The solution Niblett described was based on changing the polling network into an exception reporting system, since many of the sensors’ status—temperature, pressure, control valve setting, etc.—changed only when oil was present. Oil like cargo doesn’t flow continuously but rather in response to orders. And like cargo, the progress of the shipment along its path of travel is important to monitor continuously. Using the exception system built around an early version of MQTT, the pipeline network could easily accommodate growth over time. It also reduced network traffic on the satellite link connecting the pipeline network to the back office servers.

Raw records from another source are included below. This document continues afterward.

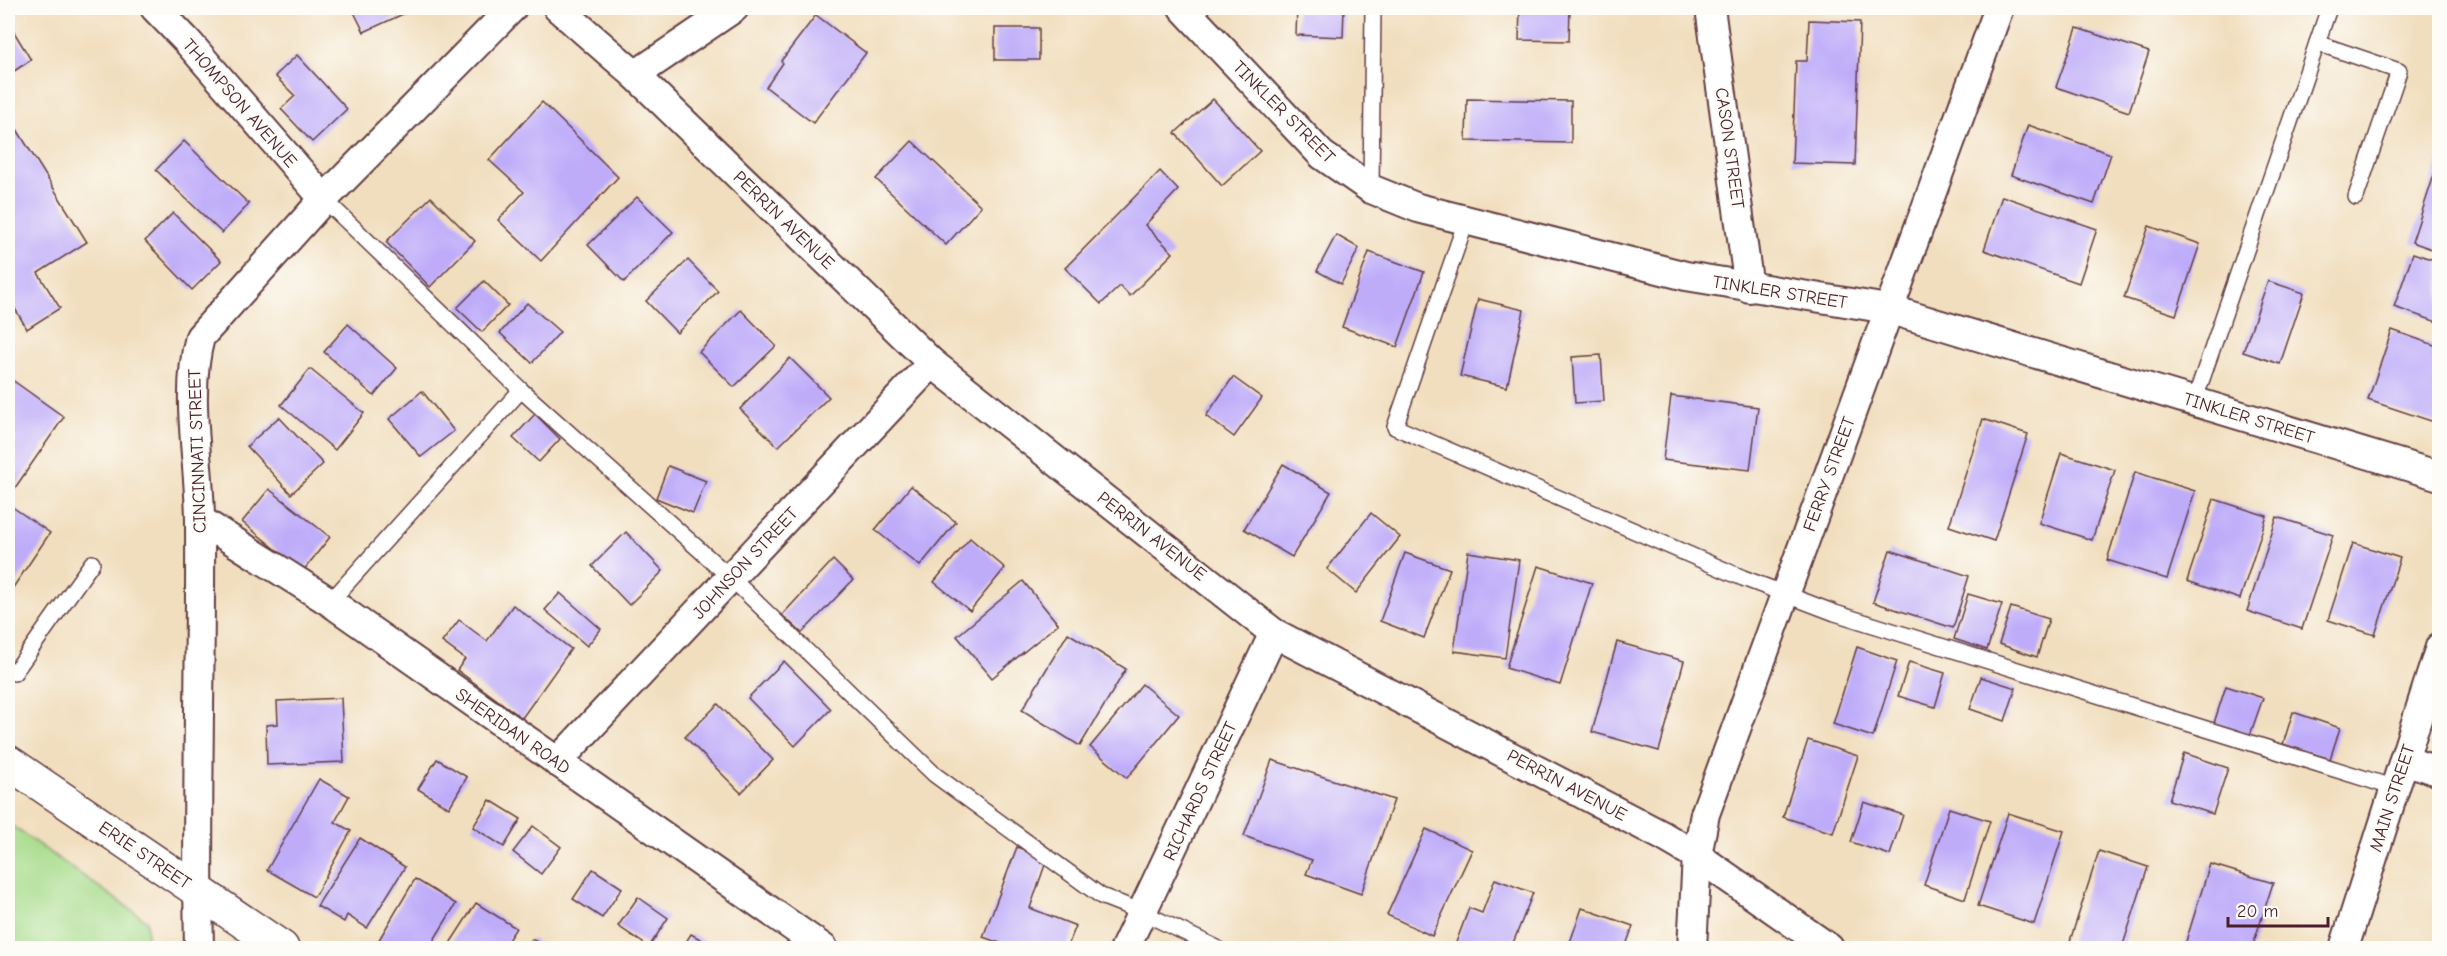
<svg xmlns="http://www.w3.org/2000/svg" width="2447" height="956" font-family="'Comic Neue',sans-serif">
<rect width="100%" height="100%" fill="#fdfcf7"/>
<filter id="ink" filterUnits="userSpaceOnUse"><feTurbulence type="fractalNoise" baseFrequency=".0167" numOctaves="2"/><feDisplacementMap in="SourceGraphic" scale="12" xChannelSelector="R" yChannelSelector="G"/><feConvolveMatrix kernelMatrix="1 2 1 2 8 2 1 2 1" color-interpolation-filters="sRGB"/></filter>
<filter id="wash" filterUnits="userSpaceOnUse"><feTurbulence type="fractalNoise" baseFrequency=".008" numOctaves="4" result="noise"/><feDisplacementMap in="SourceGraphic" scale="24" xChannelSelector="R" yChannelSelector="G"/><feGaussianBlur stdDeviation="1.35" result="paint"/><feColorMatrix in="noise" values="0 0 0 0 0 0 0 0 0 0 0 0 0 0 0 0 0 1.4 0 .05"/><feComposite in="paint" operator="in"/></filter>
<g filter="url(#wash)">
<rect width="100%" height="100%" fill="#f1debe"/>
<path fill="#a7dc8c" stroke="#787e5c" stroke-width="1.5" d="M 8,823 L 147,921 L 147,948 L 8,948 Z"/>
<g id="blocks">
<g fill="#beacf9">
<path d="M 352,8 L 416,8 L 364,32 Z"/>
<path d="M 1297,8 L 1344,8 L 1343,37 L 1296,35 Z"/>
<path d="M 1520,8 L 1570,8 L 1569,41 L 1519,40 Z"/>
<path d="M 816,15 L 866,53 L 813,123 L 766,87 L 783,63 L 781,61 Z"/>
<path d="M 1809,20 L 1860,22 L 1855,165 L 1792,163 L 1796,61 L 1807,61 Z"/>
<path d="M 8,22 L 31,60 L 8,75 Z"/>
<rect x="995" y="28" width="44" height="32"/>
<path d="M 2077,28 L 2149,52 L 2129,112 L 2056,87 Z"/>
<path d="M 297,55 L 347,109 L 312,142 L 281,109 L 295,96 L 275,76 Z"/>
<path d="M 1213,99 L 1260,151 L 1222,186 L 1175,133 Z"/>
<path d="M 1467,99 L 1571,101 L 1571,143 L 1466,141 Z"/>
<path d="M 542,102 L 618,177 L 541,261 L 498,220 L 524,192 L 489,160 Z"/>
<path d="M 8,115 L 87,242 L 38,273 L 60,308 L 27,329 L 8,297 Z"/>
<path d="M 2028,125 L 2111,154 L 2094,204 L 2011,175 Z"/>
<path d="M 184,141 L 249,204 L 222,233 L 156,170 Z"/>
<path d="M 912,141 L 981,206 L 946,245 L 876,179 Z"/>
<path d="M 2439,160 L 2440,160 L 2440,252 L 2412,242 Z"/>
<path d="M 1160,171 L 1178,190 L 1145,225 L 1173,253 L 1130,296 L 1120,286 L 1101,304 L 1065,268 Z"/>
<path d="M 2002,196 L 2097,229 L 2079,283 L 1984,250 Z"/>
<path d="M 431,197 L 475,241 L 430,287 L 386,242 Z"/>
<path d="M 637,197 L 673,232 L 624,282 L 588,245 Z"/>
<path d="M 173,213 L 221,261 L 192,290 L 145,241 Z"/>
<path d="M 2149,226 L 2200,244 L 2176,315 L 2124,298 Z"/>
<path d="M 1336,235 L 1359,248 L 1341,284 L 1317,271 Z"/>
<path d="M 1369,252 L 1424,272 L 1397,347 L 1342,327 Z"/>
<path d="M 2413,253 L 2440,262 L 2440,323 L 2394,307 Z"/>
<path d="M 688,260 L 718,291 L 677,333 L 646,301 Z"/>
<path d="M 484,281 L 508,305 L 482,332 L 457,308 Z"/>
<path d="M 2268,281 L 2304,293 L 2280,364 L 2243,352 Z"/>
<path d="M 1478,299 L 1524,310 L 1507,387 L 1460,376 Z"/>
<path d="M 527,303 L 560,332 L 532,363 L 500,333 Z"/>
<path d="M 741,310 L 776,346 L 734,387 L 699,352 Z"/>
<path d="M 348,324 L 397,368 L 374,396 L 324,352 Z"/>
<path d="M 2392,330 L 2440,347 L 2440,424 L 2368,400 Z"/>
<path d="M 1601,355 L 1604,401 L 1575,403 L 1572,357 Z"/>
<path d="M 790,358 L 829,397 L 778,447 L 740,409 Z"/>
<path d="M 310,369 L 364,413 L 335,450 L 281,405 Z"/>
<path d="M 8,377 L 64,417 L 8,498 Z"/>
<path d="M 1233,377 L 1262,398 L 1234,437 L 1206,416 Z"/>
<path d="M 422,391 L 454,431 L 421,457 L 389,419 Z"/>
<path d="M 1671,396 L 1758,407 L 1750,470 L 1663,460 Z"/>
<path d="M 535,414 L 560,439 L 539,462 L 513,438 Z"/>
<path d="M 279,417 L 323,464 L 291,494 L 247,446 Z"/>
<path d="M 1983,419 L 2028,434 L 1994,541 L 1949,526 Z"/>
<path d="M 2061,453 L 2115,470 L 2092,540 L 2039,523 Z"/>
<path d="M 1283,464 L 1331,492 L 1292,557 L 1244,529 Z"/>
<path d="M 668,466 L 706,481 L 693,513 L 656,498 Z"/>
<path d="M 2135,472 L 2195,491 L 2167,579 L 2107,560 Z"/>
<path d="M 911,486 L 956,522 L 920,566 L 875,530 Z"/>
<path d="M 269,489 L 330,537 L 303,571 L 242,522 Z"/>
<path d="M 2214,499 L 2267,516 L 2240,599 L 2187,581 Z"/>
<path d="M 8,504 L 50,533 L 8,595 Z"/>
<path d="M 1371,513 L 1400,537 L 1356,593 L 1327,569 Z"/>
<path d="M 2277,517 L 2333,535 L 2302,629 L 2247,611 Z"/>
<path d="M 626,532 L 663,571 L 629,605 L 592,566 Z"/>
<path d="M 970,538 L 1005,568 L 970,611 L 934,582 Z"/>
<path d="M 2353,543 L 2400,558 L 2375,635 L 2328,620 Z"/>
<path d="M 1890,550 L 1969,576 L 1953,628 L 1873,602 Z"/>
<path d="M 1468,552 L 1519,560 L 1505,658 L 1454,651 Z"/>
<path d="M 1405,553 L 1450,569 L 1424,638 L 1380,621 Z"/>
<path d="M 833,560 L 853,580 L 802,633 L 782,615 Z"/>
<path d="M 1538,566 L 1592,583 L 1560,685 L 1506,668 Z"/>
<path d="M 1023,581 L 1058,624 L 992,678 L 957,636 Z"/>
<path d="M 560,593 L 601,629 L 587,646 L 545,610 Z"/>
<path d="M 1968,594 L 2002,604 L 1987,650 L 1954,639 Z"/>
<path d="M 513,605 L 571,649 L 522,718 L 457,670 L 465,659 L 442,642 L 459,620 L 487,641 Z"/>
<path d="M 2011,607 L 2049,619 L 2037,657 L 1999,644 Z"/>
<path d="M 1068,633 L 1126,669 L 1080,746 L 1022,710 Z"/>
<path d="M 1617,642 L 1684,661 L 1659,751 L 1592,732 Z"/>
<path d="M 1857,647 L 1897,661 L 1873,737 L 1833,724 Z"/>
<path d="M 784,661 L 831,709 L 795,746 L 748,698 Z"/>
<path d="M 1909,662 L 1945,673 L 1935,707 L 1898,696 Z"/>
<path d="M 1981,677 L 2016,688 L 2005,721 L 1970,709 Z"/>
<path d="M 1142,684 L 1179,715 L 1127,778 L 1090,747 Z"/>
<path d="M 2226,686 L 2263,698 L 2250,735 L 2214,723 Z"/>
<path d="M 341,698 L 344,762 L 267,765 L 266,725 L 278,724 L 277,701 Z"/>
<path d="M 718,704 L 773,760 L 741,793 L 685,737 Z"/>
<path d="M 2293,712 L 2340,728 L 2330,759 L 2283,744 Z"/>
<path d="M 1808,740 L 1858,756 L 1833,833 L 1783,817 Z"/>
<path d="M 2184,753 L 2228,768 L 2213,814 L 2169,800 Z"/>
<path d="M 437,759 L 467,777 L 449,808 L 418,789 Z"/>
<path d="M 1272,760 L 1394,800 L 1361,894 L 1306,874 L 1312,860 L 1244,836 Z"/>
<path d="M 319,779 L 349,796 L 335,822 L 351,831 L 314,897 L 267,870 Z"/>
<path d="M 490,800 L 521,819 L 504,847 L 473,827 Z"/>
<path d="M 1864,802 L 1903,815 L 1890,855 L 1851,842 Z"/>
<path d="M 1949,808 L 1990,821 L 1965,899 L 1924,885 Z"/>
<path d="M 2008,813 L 2064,831 L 2034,924 L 1978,906 Z"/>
<path d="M 533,826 L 561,847 L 541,874 L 513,852 Z"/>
<path d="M 1426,829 L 1472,850 L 1432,936 L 1387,915 Z"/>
<path d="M 360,838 L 405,867 L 367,928 L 347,915 L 344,922 L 317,906 Z"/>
<path d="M 1017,847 L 1047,859 L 1030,908 L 1076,926 L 1067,948 L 1014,948 L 983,937 Z"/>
<path d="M 2099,851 L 2148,867 L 2122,948 L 2094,948 L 2070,941 Z"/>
<path d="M 2210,864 L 2273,883 L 2252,948 L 2184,948 Z"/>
<path d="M 593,869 L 622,888 L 602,918 L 573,899 Z"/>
<path d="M 415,879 L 456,904 L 429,948 L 386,948 L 377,943 Z"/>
<path d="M 1495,879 L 1533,893 L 1511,948 L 1454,948 L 1469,908 L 1482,913 Z"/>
<path d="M 638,897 L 668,918 L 649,947 L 618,926 Z"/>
<path d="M 476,903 L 516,928 L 503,948 L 447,948 Z"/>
<path d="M 1582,908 L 1633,926 L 1625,948 L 1568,948 Z"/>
<path d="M 691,934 L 716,948 L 682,948 Z"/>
<path d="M 532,939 L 546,948 L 525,948 Z"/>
</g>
</g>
</g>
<g filter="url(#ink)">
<use href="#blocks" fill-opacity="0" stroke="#633c41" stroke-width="1.5"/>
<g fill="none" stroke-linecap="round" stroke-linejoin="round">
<g stroke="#633c41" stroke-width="18">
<g id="service">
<path d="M 2317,43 L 2399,71 L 2356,197"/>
<path d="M 1371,189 L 1373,8"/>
<path d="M 324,199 L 521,390 L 731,578 L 935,775 L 1101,896 L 1142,912 L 1217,948"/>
<path d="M 1466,221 L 1395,427 L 1743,578 L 1835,613 L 2395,788"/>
<path d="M 2194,402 L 2329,8"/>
<path d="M 330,602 L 521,390"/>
<path d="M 8,669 L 14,673 L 92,563"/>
</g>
</g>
<g stroke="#633c41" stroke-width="32">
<g id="minor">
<path d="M 155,8 L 187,41 L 324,199"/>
<path d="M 558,8 L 635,75 L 932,363 L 1274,633 L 1663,836 L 1697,856 L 1829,948"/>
<path d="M 1183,8 L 1322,155 L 1371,189 L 1418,208 L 1686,276 L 1888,309 L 2440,476"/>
<path d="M 1710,8 L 1749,288"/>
<path d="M 635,75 L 734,8"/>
<path d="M 200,520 L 330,602 L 823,948"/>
<path d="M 2404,760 L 2440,772"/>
<path d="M 557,762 L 932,363"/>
<path d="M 199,948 C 196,806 201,664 200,522 C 200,461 184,396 200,337 L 324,199 L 512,8"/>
<path d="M 1125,948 L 1274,633"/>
<path d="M 1692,948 L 1697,856 L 1705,814 L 1999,8"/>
<path d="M 2344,948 L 2440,647"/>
</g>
</g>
<g stroke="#633c41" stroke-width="36">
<path id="tertiary" d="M 8,762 L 282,948"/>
</g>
<use href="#service" stroke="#fff" stroke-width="15"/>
<use href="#minor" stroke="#fff" stroke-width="28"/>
<use href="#tertiary" stroke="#fff" stroke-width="33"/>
</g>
</g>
<g text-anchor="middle" stroke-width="5" stroke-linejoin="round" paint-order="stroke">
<g font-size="18" fill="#4a1f2b" stroke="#fdfcf7">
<text transform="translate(240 103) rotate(49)" y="6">THOMPSON AVENUE</text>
<text transform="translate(1284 112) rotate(45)" y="6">TINKLER STREET</text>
<text transform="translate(1730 148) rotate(82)" y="6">CASON STREET</text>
<text transform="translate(784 220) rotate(44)" y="6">PERRIN AVENUE</text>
<text transform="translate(1780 292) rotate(9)" y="6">TINKLER STREET</text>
<text transform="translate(2249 418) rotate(17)" y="6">TINKLER STREET</text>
<text transform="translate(197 451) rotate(-92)" y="6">CINCINNATI STREET</text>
<text transform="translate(1829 474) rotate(-70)" y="6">FERRY STREET</text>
<text transform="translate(1152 536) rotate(38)" y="6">PERRIN AVENUE</text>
<text transform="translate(745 563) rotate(-47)" y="6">JOHNSON STREET</text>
<text transform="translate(513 731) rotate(35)" y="6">SHERIDAN ROAD</text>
<text transform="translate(1567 785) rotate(28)" y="6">PERRIN AVENUE</text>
<text transform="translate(1200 791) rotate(-65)" y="6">RICHARDS STREET</text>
<text transform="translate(2392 798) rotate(-72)" y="6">MAIN STREET</text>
<text transform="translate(145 855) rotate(34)" y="6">ERIE STREET</text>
</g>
</g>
<rect width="2447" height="956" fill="none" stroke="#fdfcf7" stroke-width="30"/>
<path d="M2228 917v9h100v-9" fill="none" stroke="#4a1f2b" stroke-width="3"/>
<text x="2237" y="917" font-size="18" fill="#4a1f2b" stroke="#fdfcf7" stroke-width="4.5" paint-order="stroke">20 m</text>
</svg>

Niblett cited a number of emerging applications that will be built around MQTT, including automobile companies to manage fleets of leased vehicles and ultimately to enable the connected car. Other applications included home monitoring for health and safety, financial notifications, asset tracking for common carriers and supply chain management. With a robust networking protocol like MQTT becoming a standard this year, the Internet of Things is set to enjoy the explosive growth that market analysts are predicting.